We started with a Roman-style broth with drizzled egg and parmesan served with potato bread - one of those deceptively simple dishes that only work because of the care put in to preparing the broth. What I like most about George’s food is that there are always a few surprises, flavour and/or texture combinations which make you stop and think. Here the food is not just about demonstrating the ingenuity and skill of the chef and there is no pretentiousness or artifice. Rather the menu is about the ingredients and demonstrates George’s enthusiasm and curiosity and intelligence.

So we get to try tarama with fennel and garlic salad; a fresh cheese, lightly smoked in the wood oven with young carrots; Spanish-style jamon; tomatillo guacamole with pomegranates; and celeriac, parsnip and leek strudel with an anchoiade.

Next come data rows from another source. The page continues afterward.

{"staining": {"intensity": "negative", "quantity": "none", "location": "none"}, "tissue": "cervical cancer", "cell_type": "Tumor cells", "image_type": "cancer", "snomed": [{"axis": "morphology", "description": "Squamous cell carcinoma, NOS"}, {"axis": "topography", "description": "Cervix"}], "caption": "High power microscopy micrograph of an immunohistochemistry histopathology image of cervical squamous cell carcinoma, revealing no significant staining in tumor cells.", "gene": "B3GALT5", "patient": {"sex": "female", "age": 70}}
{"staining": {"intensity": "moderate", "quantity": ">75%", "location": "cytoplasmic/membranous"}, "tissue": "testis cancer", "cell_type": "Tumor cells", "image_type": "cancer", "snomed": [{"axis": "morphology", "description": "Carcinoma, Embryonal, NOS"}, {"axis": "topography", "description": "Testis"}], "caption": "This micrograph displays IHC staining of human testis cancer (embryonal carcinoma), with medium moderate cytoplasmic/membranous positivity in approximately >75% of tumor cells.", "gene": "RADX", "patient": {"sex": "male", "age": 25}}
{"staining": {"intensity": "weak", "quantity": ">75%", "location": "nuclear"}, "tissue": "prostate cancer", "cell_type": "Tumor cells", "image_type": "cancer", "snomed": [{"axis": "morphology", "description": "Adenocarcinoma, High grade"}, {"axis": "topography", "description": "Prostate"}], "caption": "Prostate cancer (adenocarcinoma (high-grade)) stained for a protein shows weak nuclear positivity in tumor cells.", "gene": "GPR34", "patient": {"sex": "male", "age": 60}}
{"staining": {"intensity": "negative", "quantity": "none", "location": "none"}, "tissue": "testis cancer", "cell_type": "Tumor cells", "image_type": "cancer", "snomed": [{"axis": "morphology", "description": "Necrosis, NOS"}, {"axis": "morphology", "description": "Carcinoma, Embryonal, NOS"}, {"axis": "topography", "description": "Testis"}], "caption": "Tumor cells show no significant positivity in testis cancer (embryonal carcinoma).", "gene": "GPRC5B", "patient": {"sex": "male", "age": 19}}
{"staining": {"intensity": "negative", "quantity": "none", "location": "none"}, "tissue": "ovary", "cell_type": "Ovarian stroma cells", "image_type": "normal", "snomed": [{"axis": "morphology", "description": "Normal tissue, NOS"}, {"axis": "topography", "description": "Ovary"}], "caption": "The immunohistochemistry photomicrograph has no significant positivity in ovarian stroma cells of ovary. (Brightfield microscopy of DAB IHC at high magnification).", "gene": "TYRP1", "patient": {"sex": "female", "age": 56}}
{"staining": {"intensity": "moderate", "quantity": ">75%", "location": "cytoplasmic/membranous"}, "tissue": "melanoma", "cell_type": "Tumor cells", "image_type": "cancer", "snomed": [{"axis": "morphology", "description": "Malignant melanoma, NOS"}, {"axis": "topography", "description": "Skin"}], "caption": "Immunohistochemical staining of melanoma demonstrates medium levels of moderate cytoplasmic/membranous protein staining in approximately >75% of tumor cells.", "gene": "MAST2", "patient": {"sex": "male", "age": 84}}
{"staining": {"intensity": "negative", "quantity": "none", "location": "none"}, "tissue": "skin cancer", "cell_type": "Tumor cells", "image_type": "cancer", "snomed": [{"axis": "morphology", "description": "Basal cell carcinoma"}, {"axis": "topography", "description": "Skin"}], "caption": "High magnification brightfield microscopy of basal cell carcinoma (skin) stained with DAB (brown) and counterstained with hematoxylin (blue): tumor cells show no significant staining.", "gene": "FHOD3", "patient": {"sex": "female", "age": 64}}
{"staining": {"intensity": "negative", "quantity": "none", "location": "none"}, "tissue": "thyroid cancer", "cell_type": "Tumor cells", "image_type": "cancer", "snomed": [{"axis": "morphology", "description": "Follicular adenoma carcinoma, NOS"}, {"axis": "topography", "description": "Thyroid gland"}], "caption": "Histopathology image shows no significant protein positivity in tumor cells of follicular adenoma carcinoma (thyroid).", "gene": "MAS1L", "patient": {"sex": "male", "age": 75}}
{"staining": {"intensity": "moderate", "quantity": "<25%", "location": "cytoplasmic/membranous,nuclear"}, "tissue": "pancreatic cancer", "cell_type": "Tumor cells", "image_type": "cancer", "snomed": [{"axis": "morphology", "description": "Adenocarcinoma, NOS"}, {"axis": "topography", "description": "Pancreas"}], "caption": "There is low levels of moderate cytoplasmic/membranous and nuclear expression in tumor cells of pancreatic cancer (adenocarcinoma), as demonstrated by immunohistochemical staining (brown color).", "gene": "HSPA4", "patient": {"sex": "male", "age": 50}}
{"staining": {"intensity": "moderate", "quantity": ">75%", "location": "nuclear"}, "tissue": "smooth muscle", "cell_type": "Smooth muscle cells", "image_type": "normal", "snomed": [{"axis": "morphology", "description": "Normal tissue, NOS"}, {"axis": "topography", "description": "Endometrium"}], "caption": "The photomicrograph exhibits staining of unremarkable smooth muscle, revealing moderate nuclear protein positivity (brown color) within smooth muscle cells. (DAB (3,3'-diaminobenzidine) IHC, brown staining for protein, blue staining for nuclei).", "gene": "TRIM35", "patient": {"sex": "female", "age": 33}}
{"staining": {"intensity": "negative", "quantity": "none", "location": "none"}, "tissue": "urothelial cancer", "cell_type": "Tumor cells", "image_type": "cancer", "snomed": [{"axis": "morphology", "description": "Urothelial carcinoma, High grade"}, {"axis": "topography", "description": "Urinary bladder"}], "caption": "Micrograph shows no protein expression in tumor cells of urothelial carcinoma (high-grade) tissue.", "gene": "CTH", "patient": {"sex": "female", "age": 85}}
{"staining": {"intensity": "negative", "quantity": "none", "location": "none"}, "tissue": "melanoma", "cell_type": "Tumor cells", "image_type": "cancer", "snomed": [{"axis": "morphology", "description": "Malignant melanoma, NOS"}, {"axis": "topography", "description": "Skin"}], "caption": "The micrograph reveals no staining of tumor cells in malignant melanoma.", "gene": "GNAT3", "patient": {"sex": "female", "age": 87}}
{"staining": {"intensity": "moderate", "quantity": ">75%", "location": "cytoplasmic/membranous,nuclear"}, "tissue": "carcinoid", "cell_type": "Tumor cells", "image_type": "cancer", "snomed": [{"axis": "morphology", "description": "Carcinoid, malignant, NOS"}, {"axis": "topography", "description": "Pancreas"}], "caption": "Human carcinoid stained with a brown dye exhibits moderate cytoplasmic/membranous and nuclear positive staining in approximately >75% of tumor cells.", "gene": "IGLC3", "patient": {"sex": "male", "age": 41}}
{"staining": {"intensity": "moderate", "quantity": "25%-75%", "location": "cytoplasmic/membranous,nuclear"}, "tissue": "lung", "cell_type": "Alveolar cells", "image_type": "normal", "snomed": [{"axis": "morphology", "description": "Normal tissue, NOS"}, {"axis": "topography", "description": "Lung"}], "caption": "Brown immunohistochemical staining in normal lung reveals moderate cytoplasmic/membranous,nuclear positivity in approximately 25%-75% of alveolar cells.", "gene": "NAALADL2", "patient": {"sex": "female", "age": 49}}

By the time we’ve sampled all these delights a stroll around the garden is pretty much mandatory. It is one of those early winter days Victoria does so well – still and grey, slightly damp, cool but not cold – and the vegetable garden is resting, getting its strength back ready for the spring. On this weekend there are also two private parties in the two other rooms adjacent to the main restaurant so there are quite a few others wandering in the outdoors with their wine glasses. On a sunny afternoon it would be perfect to spend a bit of time in the courtyard (with the wood fired oven and the barbecue) or sitting on the verandah contemplating the landscape.

Refreshed we settle back for the main dish of slowly braised goat shanks with chestnuts and quinces served with potatoes baked with garlic and thyme and a salad which incorporates succulents from the garden – rock samphire and Aptenia cordifolia (which is one of those things I’m sure you would recognise if you saw it). There were other dishes available for those not keen on goat but if goat was what George thought we should try then it was good enough for me. And good it was – tender and juicy with that indefinable something that tells you that these are not lamb shanks. For me the salad was a bit of a revelation. Here were the fleshy leaves of plants I have growing in the garden for decoration and here we were eating them!
The dessert list was extensive – seven choices in all including a cheese plate. I can never go past quinces – pot roasted, served with bay leaf and honey ‘panna cotta’ and a quince ice-cream – my other half can never go past rice pudding – saffron rice pudding with mandarins and a nectarine and lime ice-cream.
Lunch started at 12.30 and it was 5 o’clock before we waddled out to the car to make our way back to Geelong!

This sort of dining is more than the sum of its parts – the comfortable, relaxed, not-all-the-chairs-match atmosphere; the friendly, attentive service; the thought and care which goes into the food preparation and sourcing the range of tastes and ingredients; the obvious enjoyment of all the patrons - these all add up to something that is more than just a very enjoyable lunch. You come away feeling that you have been part of something, learnt something, shared a little bit of George’s passion.
And you can keep in touch with George’s passion through his blog .His recent posting (A Winter’s Tail, Tongue and Cheek 23 June 2009) is a perfect example of his approach to food. Next on my wish list is to spend more time in Birregurra, have lunch with George at the weekend and then attend one of his cooking classes on Monday.